▶ **Provided information**:
----------

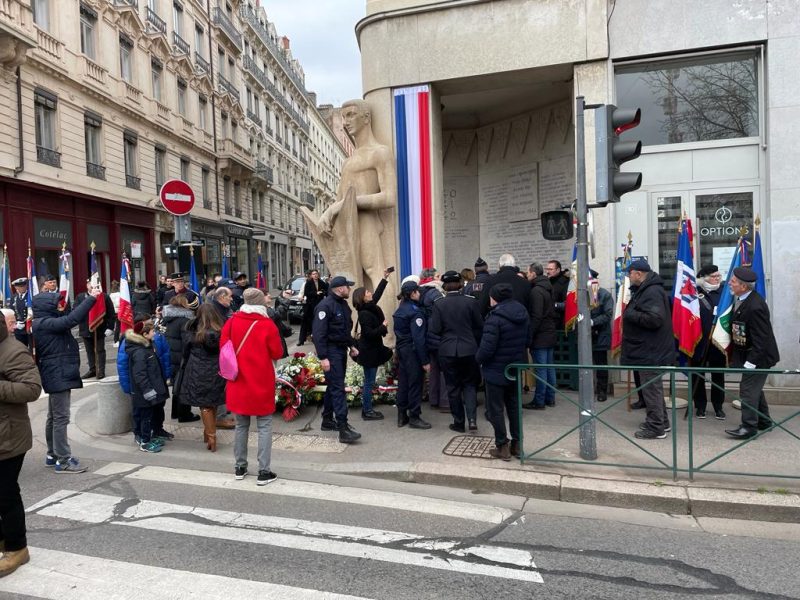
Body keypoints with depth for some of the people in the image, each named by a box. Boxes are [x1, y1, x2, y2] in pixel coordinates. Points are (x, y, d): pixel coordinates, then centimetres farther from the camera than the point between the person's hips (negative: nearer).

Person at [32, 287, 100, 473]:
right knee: (61, 418, -6)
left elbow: (68, 318, 18)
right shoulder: (44, 324, -19)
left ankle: (52, 454, 28)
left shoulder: (45, 322, 12)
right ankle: (63, 460, -1)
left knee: (54, 417, 17)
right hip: (58, 376, -11)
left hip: (57, 375, 11)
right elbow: (71, 320, -30)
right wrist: (91, 298, -28)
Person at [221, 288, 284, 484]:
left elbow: (223, 346, 5)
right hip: (261, 383, -4)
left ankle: (240, 467, 24)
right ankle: (264, 472, 2)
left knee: (241, 425, 16)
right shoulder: (267, 324, -13)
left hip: (238, 382, 4)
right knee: (264, 426, 3)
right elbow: (277, 353, -7)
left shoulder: (232, 321, -3)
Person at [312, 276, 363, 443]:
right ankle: (343, 429, -11)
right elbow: (318, 333, -21)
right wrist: (323, 357, -24)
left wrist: (351, 345, 17)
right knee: (338, 388, -11)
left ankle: (328, 420, 29)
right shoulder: (325, 305, -16)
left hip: (341, 350, 9)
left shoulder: (343, 304, 12)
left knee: (334, 386, 16)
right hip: (331, 351, -9)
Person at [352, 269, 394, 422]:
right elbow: (369, 334, -26)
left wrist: (385, 278, 16)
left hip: (372, 350, 9)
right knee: (369, 382, 0)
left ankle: (367, 409, 24)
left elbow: (377, 294, 16)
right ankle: (367, 412, 9)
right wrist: (383, 326, -16)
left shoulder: (369, 308, 4)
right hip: (369, 351, -9)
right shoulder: (364, 314, -21)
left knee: (369, 382, 15)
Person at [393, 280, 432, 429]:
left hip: (401, 349, 8)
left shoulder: (400, 310, 10)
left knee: (403, 382, 14)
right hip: (413, 351, -8)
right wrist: (425, 361, -19)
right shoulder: (415, 312, -17)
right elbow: (419, 338, -21)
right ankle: (414, 417, 8)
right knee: (415, 383, 1)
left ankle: (401, 416, 22)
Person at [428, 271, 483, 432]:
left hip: (447, 352, -1)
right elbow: (479, 327, 3)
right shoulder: (471, 301, -4)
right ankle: (472, 418, -1)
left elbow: (433, 330, -6)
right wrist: (477, 345, 17)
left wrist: (437, 348, 8)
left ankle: (459, 422, 17)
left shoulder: (439, 304, -7)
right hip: (469, 350, 1)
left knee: (453, 387, 10)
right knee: (469, 384, 14)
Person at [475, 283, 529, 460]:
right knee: (514, 405, 18)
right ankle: (516, 443, 25)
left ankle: (502, 446, 10)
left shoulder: (495, 317, -23)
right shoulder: (523, 313, 3)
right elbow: (527, 340, 12)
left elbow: (487, 347, -25)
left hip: (496, 370, -7)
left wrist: (478, 359, -6)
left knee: (496, 408, 5)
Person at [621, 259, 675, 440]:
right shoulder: (645, 289, 15)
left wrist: (630, 314, -20)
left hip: (651, 351, -11)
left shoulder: (652, 292, -19)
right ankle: (661, 421, 31)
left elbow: (654, 319, -29)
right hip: (649, 349, 11)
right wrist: (631, 313, 6)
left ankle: (656, 428, 5)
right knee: (653, 387, 19)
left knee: (651, 388, -3)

----------

▶ **Required action**:
Rescale the lines from the one containing "right elbow: (71, 320, -30)" to the one containing "left shoulder: (652, 292, -19)", both included. Reproduce only those lines, with the person lines and their boxes unchanged, and multiply each keypoint's x coordinate, y coordinate, and depth by 2.4, rounding to whole numbers with halves rounded up.

▶ **Your response**:
right elbow: (170, 768, -72)
right wrist: (218, 715, -67)
Person at [221, 288, 284, 484]:
left elbow: (535, 830, 12)
right hip: (626, 919, -10)
left ankle: (576, 1121, 58)
right ankle: (634, 1133, 5)
left knee: (578, 1020, 38)
right shoulder: (641, 778, -31)
left hip: (571, 917, 10)
right knee: (634, 1022, 7)
right elbow: (665, 847, -17)
left shoulder: (557, 770, -7)
Person at [312, 276, 363, 443]:
right ankle: (823, 1030, -26)
right elbow: (763, 799, -50)
right wrist: (775, 857, -58)
left wrist: (842, 828, 41)
right knee: (811, 931, -26)
left ankle: (787, 1008, 70)
right shoulder: (780, 732, -38)
left hip: (818, 840, 22)
left shoulder: (823, 730, 29)
left knee: (802, 926, 38)
right hip: (794, 842, -22)
Person at [352, 269, 394, 422]:
right elbow: (886, 802, -62)
left wrist: (924, 667, 38)
left hip: (893, 840, 22)
right knee: (886, 917, 0)
left ankle: (881, 982, 58)
left elbow: (905, 706, 38)
right ankle: (881, 989, 22)
right wrist: (919, 782, -38)
left shoulder: (886, 739, 10)
right hip: (886, 842, -22)
right shoulder: (874, 754, -50)
left knee: (886, 917, 36)
Person at [393, 280, 432, 429]:
left hip: (962, 838, 19)
left shoulder: (960, 744, 24)
left knee: (967, 917, 34)
right hip: (991, 842, -19)
right wrist: (1020, 866, -46)
right shoulder: (996, 749, -41)
right elbow: (1006, 811, -50)
right ankle: (994, 1001, 19)
right knee: (996, 919, 2)
left ankle: (962, 998, 53)
Person at [428, 271, 483, 432]:
left hip: (1073, 845, -2)
right elbow: (1150, 785, 7)
right shoulder: (1130, 722, -10)
right ankle: (1133, 1003, -2)
left elbow: (1039, 792, -14)
right wrist: (1145, 828, 41)
left wrist: (1049, 835, 19)
left ankle: (1102, 1013, 41)
left shoulder: (1054, 730, -17)
right hip: (1126, 840, 2)
left knee: (1087, 929, 24)
right knee: (1126, 922, 34)
Person at [475, 283, 529, 460]:
right knee: (1234, 972, 43)
right ankle: (1238, 1063, 60)
left ankle: (1205, 1070, 24)
left shoulder: (1188, 761, -55)
right shoulder: (1255, 751, 7)
right elbow: (1265, 816, 29)
left elbow: (1169, 833, -60)
left hip: (1190, 888, -17)
left wrist: (1147, 862, -14)
left knee: (1190, 979, 12)
Person at [621, 259, 675, 440]:
right shoulder: (1548, 694, 36)
left wrist: (1512, 754, -48)
left hip: (1562, 842, -26)
left shoulder: (1565, 701, -46)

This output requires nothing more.